Harvey Specter: “They Hate Him Because He’s Always Right”

Gabriel Macht plays Harvey Specter in Suits. Credit.

Kay and I were watching Suits, where it was said that character Harvey Specter was hated by many of the other attorneys in the law firm because “he’s always right”.

Huh?

Who in is right mind would hate another human for being consistently right in his opinions and statements?

This is insanity!

In my experience, what people like this hate is primarily not that Harvey is right, but that they are wrong. And rather than to emulate Harvey’s good cognitive work, so as to fix themselves, they decide simply to blame it all on Harvey.

How utterly stupid and useless a mindset this is! And sadly, how very common.

I’ve seen people in both political and religious discussion turn hateful like this on account of having someone else present a better case, or correct the cases they have made. It happens again and again.

Don’t they want to mature?

One might think that a maturing adult could learn to decouple from hubris in order to be a learner and a self-correcting person. But that’s just it! I think that this world is for us a test of whether we want to maturewhether we want to be accountable for the quality of the behaviors and thoughts that go on inside us, and for the behaviors and thoughts we put out into the world.

Nobody’s right all the time, of course. And I can testify to this myself, because I have reached the point of maturity at which I want to be always right—at which I do not want to believe anything that’s false, and don’t want to have an inflated sense of certainty on any point that exceeds what I really know and understand. But even so, I make mistakes frequently.

If I knew somebody who was always right, I would be quite drawn to that person, and would want to learn from them. I would ask questions. I would comment on what they say and do. I would process it internally in my own mind. It would become fodder for my own consideration and for my own growth. And then I would talk about it and write about it.

“Is this going to be on the test?”

But our culture is not very much like this, I observe. I notice they do not ask many questions with a view toward processing new information. They do not seem to want to know. And when that one student who’s always raising his hand to ask questions raises his hand yet again, they roll their eyes. They may even complain, “Is this going to be on the test?”—as if there could not possibly be a good reason for discussing any fact not on the test—as if passing the test is the reason for being in the class, and not the learning. And it is—for them.
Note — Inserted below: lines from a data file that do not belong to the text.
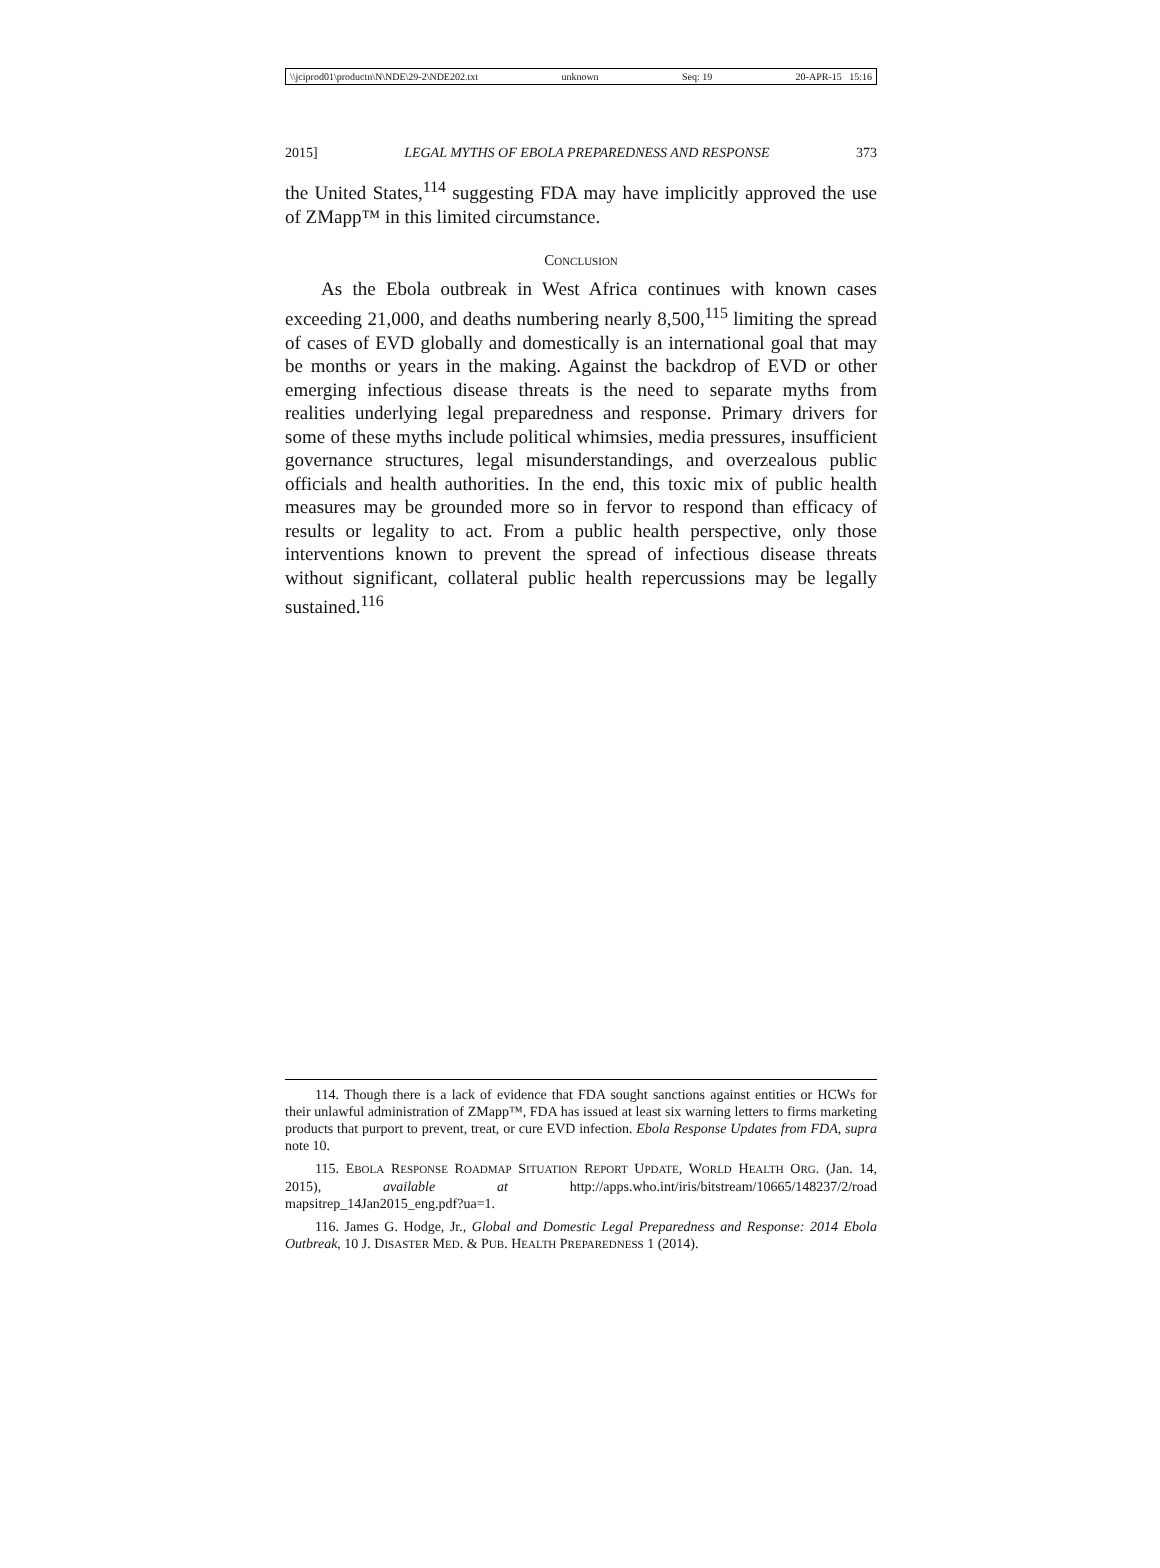\\jciprod01\productn\N\NDE\29-2\NDE202.txt unknown Seq: 19 20-APR-15 15:16
2015] LEGAL MYTHS OF EBOLA PREPAREDNESS AND RESPONSE 373
the United States,<sup>114</sup> suggesting FDA may have implicitly approved the use of ZMapp™ in this limited circumstance.
CONCLUSION
As the Ebola outbreak in West Africa continues with known cases exceeding 21,000, and deaths numbering nearly 8,500,<sup>115</sup> limiting the spread of cases of EVD globally and domestically is an international goal that may be months or years in the making. Against the backdrop of EVD or other emerging infectious disease threats is the need to separate myths from realities underlying legal preparedness and response. Primary drivers for some of these myths include political whimsies, media pressures, insufficient governance structures, legal misunderstandings, and overzealous public officials and health authorities. In the end, this toxic mix of public health measures may be grounded more so in fervor to respond than efficacy of results or legality to act. From a public health perspective, only those interventions known to prevent the spread of infectious disease threats without significant, collateral public health repercussions may be legally sustained.<sup>116</sup>
114. Though there is a lack of evidence that FDA sought sanctions against entities or HCWs for their unlawful administration of ZMapp™, FDA has issued at least six warning letters to firms marketing products that purport to prevent, treat, or cure EVD infection. Ebola Response Updates from FDA, supra note 10.
115. EBOLA RESPONSE ROADMAP SITUATION REPORT UPDATE, WORLD HEALTH ORG. (Jan. 14, 2015), available at http://apps.who.int/iris/bitstream/10665/148237/2/road mapsitrep_14Jan2015_eng.pdf?ua=1.
116. James G. Hodge, Jr., Global and Domestic Legal Preparedness and Response: 2014 Ebola Outbreak, 10 J. DISASTER MED. & PUB. HEALTH PREPAREDNESS 1 (2014).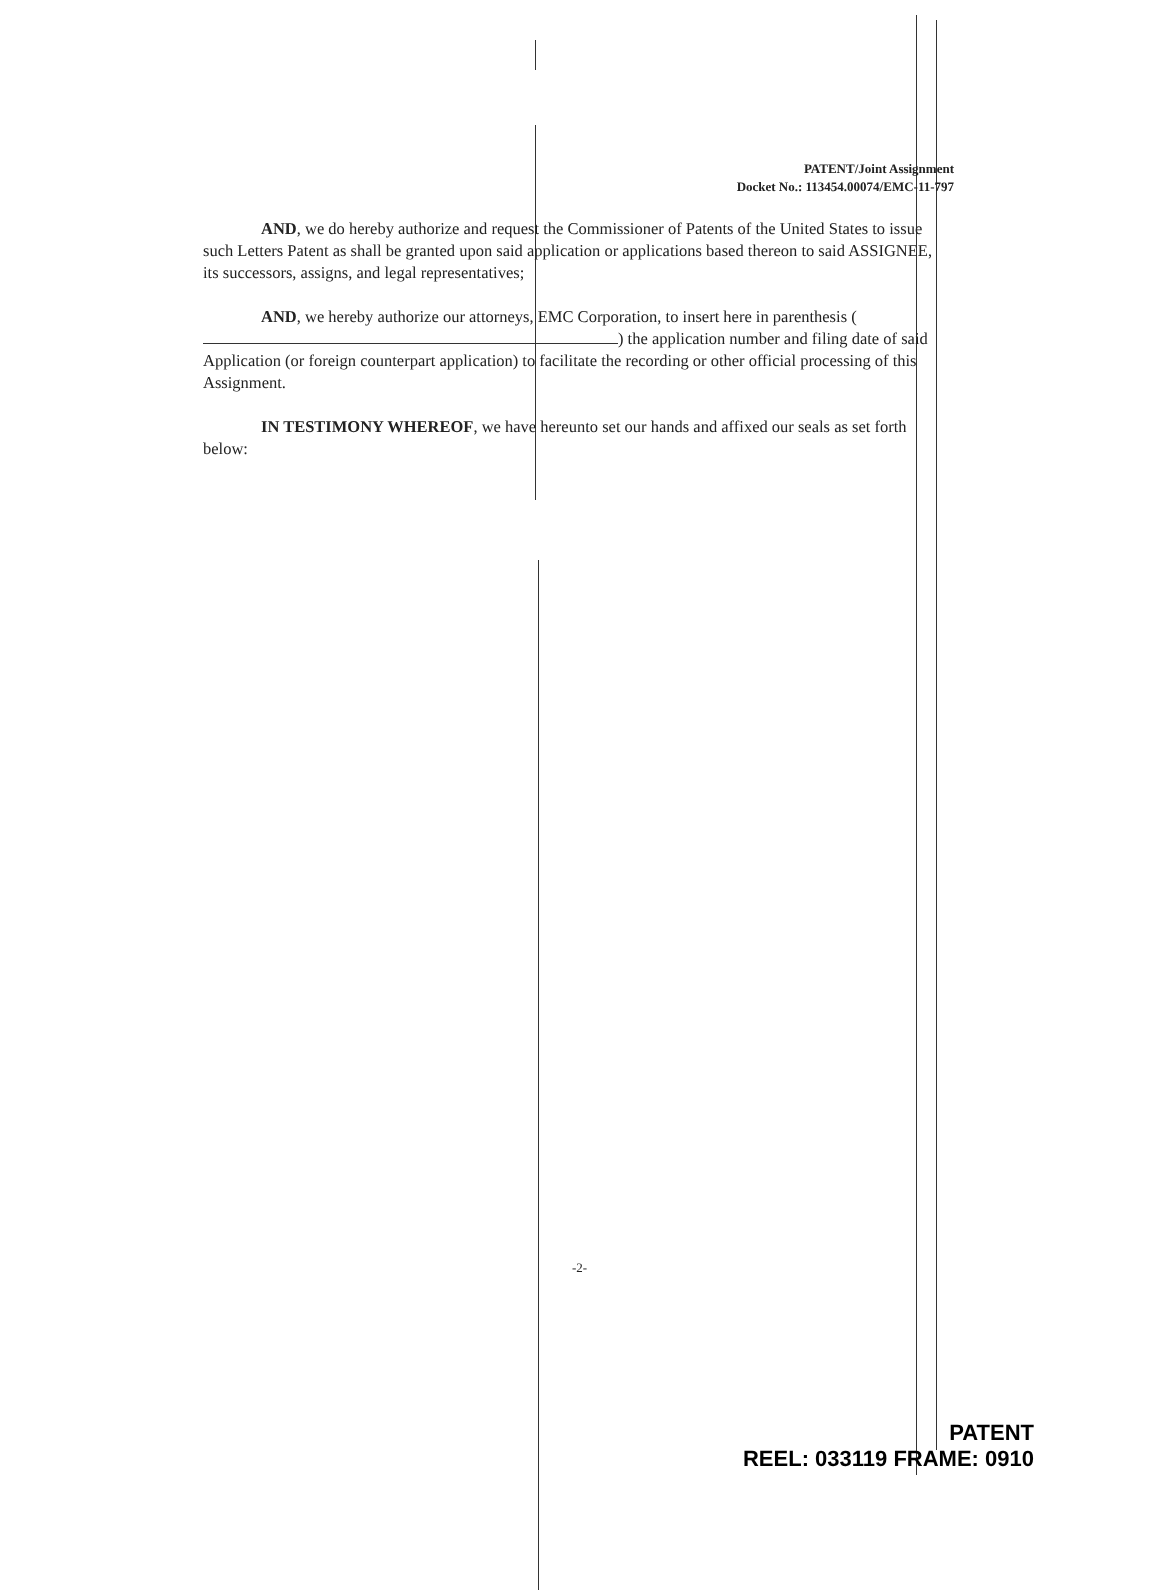PATENT/Joint Assignment
Docket No.: 113454.00074/EMC-11-797
AND, we do hereby authorize and request the Commissioner of Patents of the United States to issue such Letters Patent as shall be granted upon said application or applications based thereon to said ASSIGNEE, its successors, assigns, and legal representatives;
AND, we hereby authorize our attorneys, EMC Corporation, to insert here in parenthesis ( ) the application number and filing date of said Application (or foreign counterpart application) to facilitate the recording or other official processing of this Assignment.
IN TESTIMONY WHEREOF, we have hereunto set our hands and affixed our seals as set forth below:
-2-
PATENT
REEL: 033119 FRAME: 0910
And that’s what I suppose people were hating Harvey about. That is, that every time they disagreed, and Harvey’s view panned out to be right, they thought they had failed a test (a competition), and they resented it. They didn’t care to learn what was right, and to improve themselves. No, they simply wanted not to fail tests. They couldn’t accept the facts of their failure honestly, rationally, and responsibly. Nope. All they could manage to do was to get mad about it.

People like this can’t go to Harvey and say, “Gee, Harvey, you were right and I was wrong.” They can’t say, “Thank you, Harvey, for setting me straight yet once again.” They can’t say, “I’m trying to emulate your track record with being right about things, Harvey.”

They would rather Harvey shut up than to keep correcting them. Some some of them will try to shut him up to make it stop.

Cain and Abel

Think about that, and how stupid it is that anybody would not be interested in improving himself if it comes at the cost of seeing that someone else has made the improvement first. It’s as if everything’s a competition, and if you can’t finish first, then there’s no point in playing.

What did Cain do when God was not pleased with his sacrifice, but was pleased with his brother Abel’s sacrifice? Did Cain correct himself before God? Did he humble himself before Abel, and emulate his good example? No. He set out to destroy Abel, as if that would fix everything. And he did nothing to improve his own self.

I figured out about 35 years ago that life is not a competition. And since then, I do notice regularly that when I try to share about what I’m learning, so many take it as if from a competitor who wants to win at their expense, rather than as a non-competitor who wants a rising tide to life all boats.

When somebody else wins by improving himself, that is not a loss to me. When someone else corrects me, it is not a loss to me—even if it might sting the ego a bit.

But when I see so many people being silent in the face of new and useful information, I have to wonder whether they still think life is a competition, and are resenting the new information because they think they lost some match in not knowing it first. And I have to wonder at what terrible school or parent taught them that the proper use of knowledge is competition.

If not competition, then what?

And lest I assume the wrong cause for their silence in the face of new information: If their silence (or hatred, even) is not from that competitive and resentful spirit, then what other tragic cause must be behind it?

Indeed, can there be any good cause for people failing to correct themselves when they get new fact, logic, or sourcing?

If someone doesn’t correct himself when his error is demonstrated, the truth is simply not his priority, and he has missed the mark of what a human is supposed to be like. If they hate Harvey for being “always right”, then do they not also hate the truth when they aren’t the ones who get a trophy for knowing it?

I don’t think they understand how life really works.